Back to the Future: Giovanni Corvaja's impossible gold creations

Giovanni Corvaja's mind-baffling craftsmanship creates riddles in gold of ethereal beauty that point to the future of this craft. 

Giovanni Corvaja gold cage bracelet packed with thousands of dancing fine wires, each topped with different coloured enamels.

Giovanni Corvaja works from his studio in the small medieval town of Todi tucked away in the rolling Umbrian countryside. From here, Corvaja weaves gold and platinum into objects that have never before been imagined. Corvaja  projects the traditional craft of goldsmithing into the 21st century, offering a vision of a future where air and gold are one.  A master of contemporary craftsmanship,  Corvaja is an intrepid explorer pushing the boundaries of his noble craft and he meticulously creates one piece at a time. I will be interviewing Giovanni Corvaja in his laboratorio on Tuesday 12th May at 15:30 London time.

Giovanni Corvaja working at his vacuum chamber in his workshop in Todi in the Italian province of Umbria. The extreme conditions in the chamber are near-identical to those found in space. 

Housed in a vaulted, stone-walled building, his atelier is unlike anything else you are likely to have seen before. Working in a white lab coat wearing wire-framed professorial glasses, the studio is part traditional goldsmiths workshop with a bench and reassuring antique looking tools. It is also part science laboratory packed with improbably complex machines. At its heart is a pot-bellied steel orb called VC3, the size of a small submarine that sits atop a tower of twisting metal tubes, gauges, liquid gas tanks and valves, generously equipped with bright yellow ‘Liquid Nitrogen!’ warning signs.  Corvaja has to step onto a ladder to gaze into the porthole of his self-styled vacuum chamber working for thousands of hours on end to create a single object. The conditions in the orb mimic those of space, a fitting analogy of Corvaja's time-warping ways. 

This alone should tell you that Corvaja is in a category of his own. A tireless experimenter melding science and traditional craftsmanship to create riddles of sublime beauty in gold.  Futuristic as the techniques may be, he is an artist with a soul taking craft to astounding new levels of perfection. In Corvaja’s hand, gold becomes soft as fabric, 100th of the width of a human hair and as soft as fur. In his quest to take gold to places it has never before ventured, Corvaja is constantly evolving his techniques. The latest  involves a miniature lattice-work of ultra-fine gold wire, which under the extreme conditions of the vacuum chamber,  the gold adheres by contact alone. 

Corvaja is the only jeweller working under these conditions, which are much like those used to grow diamonds using the PVD (physical vapour deposition) methods. 'Most of the time things don’t work because there is air and some processes need a vacuum to succeed,' explains Corvaja. 'I started to realise that a lot of techniques done in the normal atmosphere like Japanese mokume goldwork try to replicate a vacuum situation through pressure and heat.' So he built his one vacuum chamber. Version 3, sits atop version 2 and  version 1 imploded.

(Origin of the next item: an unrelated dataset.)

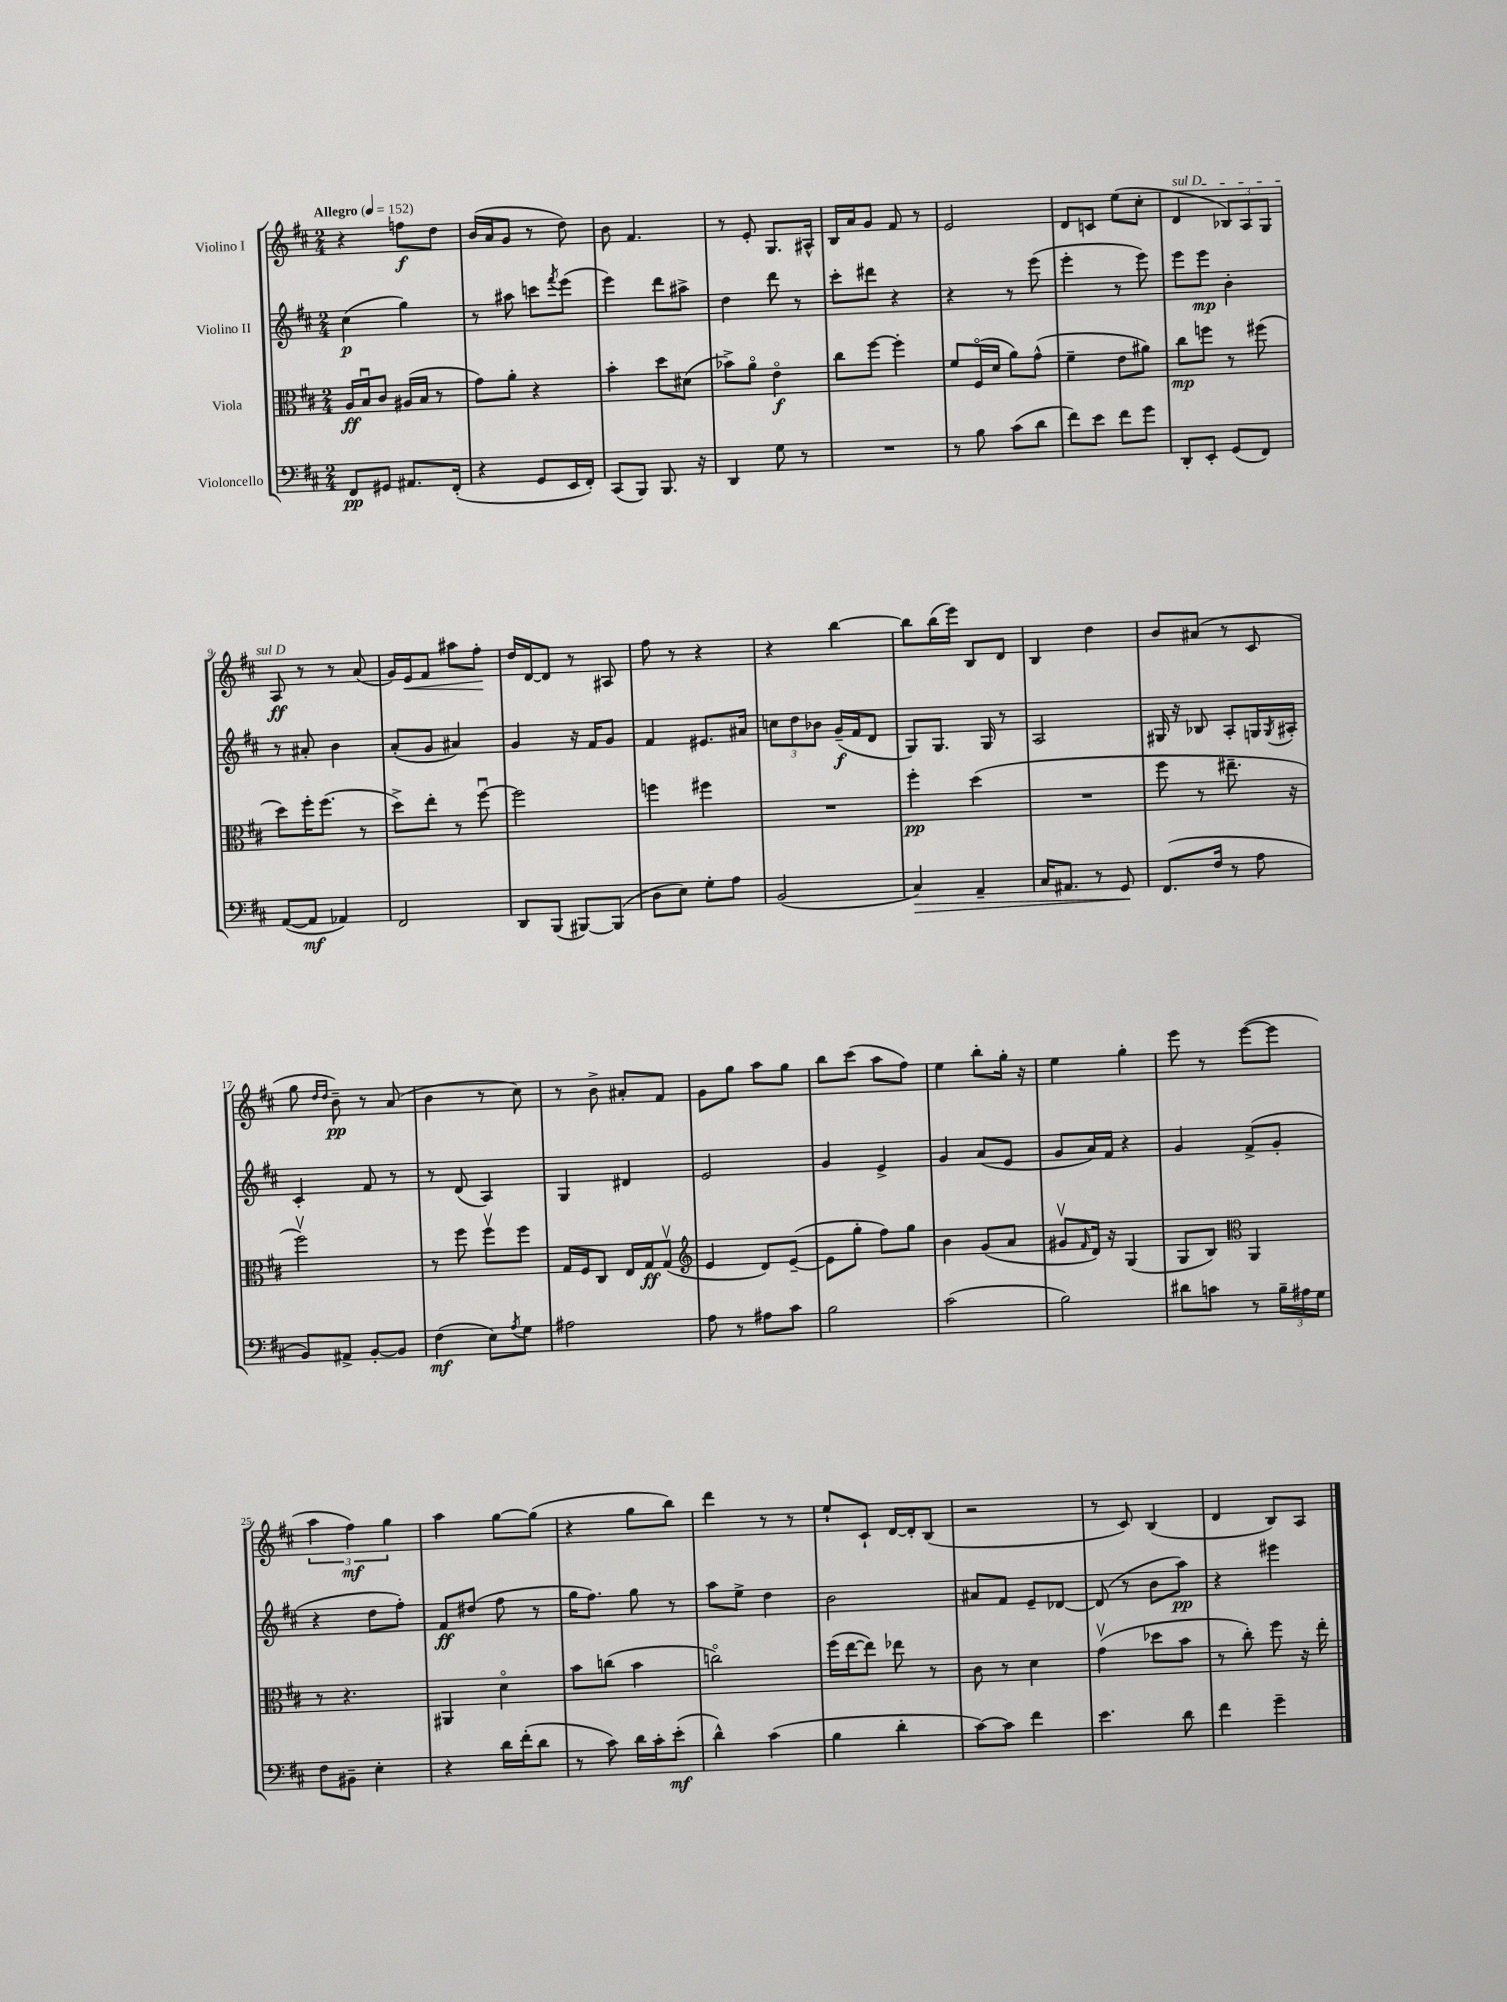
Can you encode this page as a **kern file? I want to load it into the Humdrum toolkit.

Corvaja attributes his unique approach of science and art to the fact that he is the son of two professors of physical chemistry at the University of Padua. ‘When I had a technical problem relating to say the physics of a material, I would turn to my parents,’ explains Corvaja. ‘They would ask their colleagues and it became a kind of challenge. I also had access to the whole library of theUniversity of Padua.’

By the age of 14 he was studying art and material sciences at the university and working at the bench alongside master jewellers in Padua. At 18 he was accepted at the Royal College of Arts in London, an exception to the rule but his talent convinced David Watkins the head of the Jewellery Department, to accept him despite his young age.

His quixotic quest has made him one of the most collected artist-jewellers of our times with museums around the world including London’s V&A, New York’s Met and MAD, the Swiss National Museum, Paris’ Arts Decoratifs, the Boston Museum of Fine Art and the Dallas Museum of Art to name a few of the institutions that have acknowledged his role as a leading artist of our time. His ground-breaking  Golden Fleece headpiece turned 160 km of gold wire into fleece and  took 2,500 hours to create. Most recently his Mandala bowl, created in the vacuum orb, was a finalist in the Loewe Foundation Craft Prize 2019. A near-miracle of craft, this dainty object of gnomic grace is made of 4 kms of  gold wire  that weighs but 82 grammes and two-thirds of its volume is thin air.